> [Task]
As an exercise, transcribe the data below in full and exactly, omitting pictures.

===== Available data =====

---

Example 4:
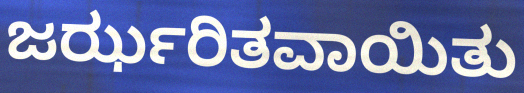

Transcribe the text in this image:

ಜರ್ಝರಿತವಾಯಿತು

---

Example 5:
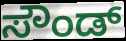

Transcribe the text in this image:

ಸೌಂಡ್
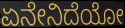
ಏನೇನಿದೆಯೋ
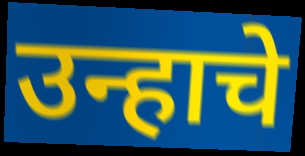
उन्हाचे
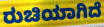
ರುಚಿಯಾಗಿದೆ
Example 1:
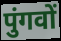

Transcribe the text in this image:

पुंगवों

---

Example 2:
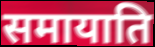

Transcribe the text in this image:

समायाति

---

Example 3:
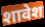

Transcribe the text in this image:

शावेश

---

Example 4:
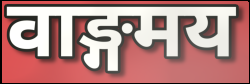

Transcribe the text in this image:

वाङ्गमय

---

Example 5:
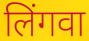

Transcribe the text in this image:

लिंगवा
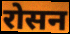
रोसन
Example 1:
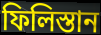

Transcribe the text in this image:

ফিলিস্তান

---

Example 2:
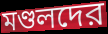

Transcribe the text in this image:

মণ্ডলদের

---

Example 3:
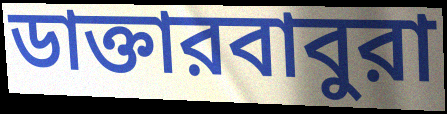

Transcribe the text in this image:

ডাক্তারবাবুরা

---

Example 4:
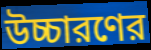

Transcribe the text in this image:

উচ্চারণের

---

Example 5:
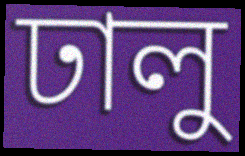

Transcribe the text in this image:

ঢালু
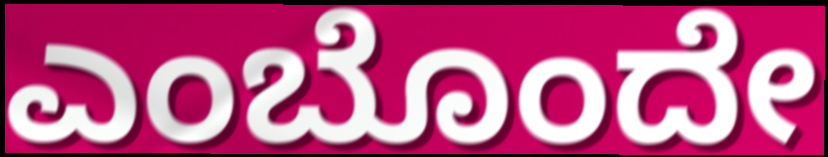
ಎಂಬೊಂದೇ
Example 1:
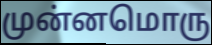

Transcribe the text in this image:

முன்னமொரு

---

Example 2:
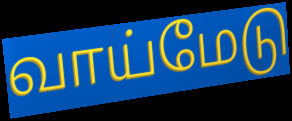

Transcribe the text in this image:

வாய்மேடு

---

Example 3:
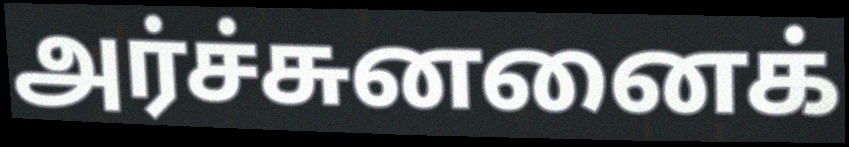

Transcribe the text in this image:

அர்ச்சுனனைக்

=====

> [Answer to the problem]
---

Example 4:

Transcribe the text in this image:

ಜರ್ಝರಿತವಾಯಿತು

---

Example 5:

Transcribe the text in this image:

ಸೌಂಡ್
ಏನೇನಿದೆಯೋ
उन्हाचे
ರುಚಿಯಾಗಿದೆ
Example 1:

Transcribe the text in this image:

पुंगवों

---

Example 2:

Transcribe the text in this image:

समायाति

---

Example 3:

Transcribe the text in this image:

शावेश

---

Example 4:

Transcribe the text in this image:

वाङ्गमय

---

Example 5:

Transcribe the text in this image:

लिंगवा
रोसन
Example 1:

Transcribe the text in this image:

ফিলিস্তান

---

Example 2:

Transcribe the text in this image:

মণ্ডলদের

---

Example 3:

Transcribe the text in this image:

ডাক্তারবাবুরা

---

Example 4:

Transcribe the text in this image:

উচ্চারণের

---

Example 5:

Transcribe the text in this image:

ঢালু
ಎಂಬೊಂದೇ
Example 1:

Transcribe the text in this image:

முன்னமொரு

---

Example 2:

Transcribe the text in this image:

வாய்மேடு

---

Example 3:

Transcribe the text in this image:

அர்ச்சுனனைக்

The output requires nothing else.